Tuesday, October 27, 2009

Divergence Index in Distributed Databases with Replication

This post is basically a synopsis of database architecture/design I recently worked on for a RFP response.

Suppose that in a geographically distributed database deployment scenario, two databases (with copies of the same data) at geographically separated locations accept DMLs simultaneously. To ensure data convergence, these databases also engage in asynchronous bi-directional replication with each other along with standard measures like conflict detection and resolution. However, since the replication overhead is finite, at any instant in time, it is acceptable that a particular record in the database at one site is not available in the database at the other site. Let's assume that the total time taken for a record (after it is updated at the database at one site) to appear in the database at the other site is T. Thus T will comprise of the capture overhead at the source site, the network latency across sites and the apply overhead at the destination site. A very important consideration here is that the capture and apply processes at the databases are assumed to be not specific to tables - meaning that replication across any given pair of tables will undergo a total lag of T. This kind of an arrangement requires strict vigil on the replication throughput to ensure that severe data divergence does not occur. We need to develop metrics to quantify which site 'lags' and by how much. Let's give this metric a jazzy name - the 'Divergence Index' a.k.a DI. I'll put forward a simple approach toward calculating and interpreting the value of DI.

Oracle's documentation on Streams replication discusses the concept of a 'heartbeat table' that is something like this: assume that using some mechanism like NTP (network time protocol), the system date of the databases at both sites are synchronized. At both databases, we create a table 'heartbeat' with just two columns - a siteID (varchar) and a timestamp (defaults to the current time). Using a scheduled recurring job, we update (or insert) a record in this table. Thus this table will contain a record with values corresponding to that site's ID and the timestamp of the last update. Now, this table is configured as a publisher as well as a subscriber to the corresponding table of the other database. Therefore, at any instant in time, this table will tell us (i)when it was locally updated last and (ii)the timestamp of the most current update at the other database that has appeared locally. Neat, isn't it?. Note that this concept is nowhere specific to Oracle - you could do this with any decent RDBMS. So, what does this heartbeat table have to do with calculating DI?
Let's see.
DI measured at site A can be calculated as
DI(A) =( t(A) - t(B) ) / T
where,t(A) represents the highest value of the timestamp column with siteID = A andt(B) represents the highest value of the timestamp column with siteID = B

There are some very interesting and useful deductions possible from this. But before that, remember that the heartbeat tables are merely instrumented tables. The actual replication load is generated by other tables that are configured for application data. So, the updates on the heartbeat tables alone can never be of significance as far as calculating DI is concerned. Agreed? great!

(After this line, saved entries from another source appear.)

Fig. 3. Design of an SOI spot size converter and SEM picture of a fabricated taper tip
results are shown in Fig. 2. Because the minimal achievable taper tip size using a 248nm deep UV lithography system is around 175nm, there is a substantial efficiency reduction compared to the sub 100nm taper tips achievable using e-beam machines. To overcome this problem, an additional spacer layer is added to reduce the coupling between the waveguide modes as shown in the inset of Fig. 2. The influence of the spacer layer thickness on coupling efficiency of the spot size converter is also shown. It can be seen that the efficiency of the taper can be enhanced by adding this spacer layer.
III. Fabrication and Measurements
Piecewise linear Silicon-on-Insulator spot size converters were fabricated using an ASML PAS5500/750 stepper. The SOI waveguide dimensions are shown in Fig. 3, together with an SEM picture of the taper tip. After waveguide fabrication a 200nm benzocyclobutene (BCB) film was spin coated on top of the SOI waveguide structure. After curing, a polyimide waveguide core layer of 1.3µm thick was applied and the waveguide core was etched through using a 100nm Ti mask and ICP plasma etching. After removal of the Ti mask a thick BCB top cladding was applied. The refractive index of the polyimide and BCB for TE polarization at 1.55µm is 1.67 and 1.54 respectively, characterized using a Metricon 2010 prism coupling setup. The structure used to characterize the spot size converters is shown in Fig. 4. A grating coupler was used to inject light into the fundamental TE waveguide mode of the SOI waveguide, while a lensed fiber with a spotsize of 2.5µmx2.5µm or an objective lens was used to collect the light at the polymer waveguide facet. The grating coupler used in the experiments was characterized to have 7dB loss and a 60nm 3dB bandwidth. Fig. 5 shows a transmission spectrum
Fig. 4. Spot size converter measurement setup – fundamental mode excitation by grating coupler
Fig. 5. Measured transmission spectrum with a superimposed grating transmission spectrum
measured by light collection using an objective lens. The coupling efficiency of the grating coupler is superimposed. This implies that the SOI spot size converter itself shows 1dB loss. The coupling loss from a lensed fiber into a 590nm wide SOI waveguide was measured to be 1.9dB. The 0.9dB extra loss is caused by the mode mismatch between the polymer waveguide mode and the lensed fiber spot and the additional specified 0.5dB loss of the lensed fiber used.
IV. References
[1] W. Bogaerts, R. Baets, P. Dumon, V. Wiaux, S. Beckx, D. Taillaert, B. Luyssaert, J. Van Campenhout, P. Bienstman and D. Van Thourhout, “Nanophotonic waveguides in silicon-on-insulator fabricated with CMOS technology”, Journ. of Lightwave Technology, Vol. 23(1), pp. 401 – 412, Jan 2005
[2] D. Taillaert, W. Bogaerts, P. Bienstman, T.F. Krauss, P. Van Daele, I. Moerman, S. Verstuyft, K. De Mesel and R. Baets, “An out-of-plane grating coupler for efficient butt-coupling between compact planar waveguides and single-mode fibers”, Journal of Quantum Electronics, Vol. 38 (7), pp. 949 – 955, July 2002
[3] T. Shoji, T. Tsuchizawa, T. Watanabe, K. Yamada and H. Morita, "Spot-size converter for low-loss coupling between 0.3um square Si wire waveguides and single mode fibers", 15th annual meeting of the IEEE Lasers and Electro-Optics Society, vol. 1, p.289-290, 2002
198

Quite obviously, the ideal value of DI is 1.If DI > 1, either records from one database are taking longer than T to get applied at the other database or the scheduled update of the heartbeat table is not happening at the other site.If DI <> DI(B), updates from A reach B mach faster than they reach A from B - this means that the database at site B is relatively much more loaded with DMLs than A. This indicates that (possibly) the load balancing across databases is improper.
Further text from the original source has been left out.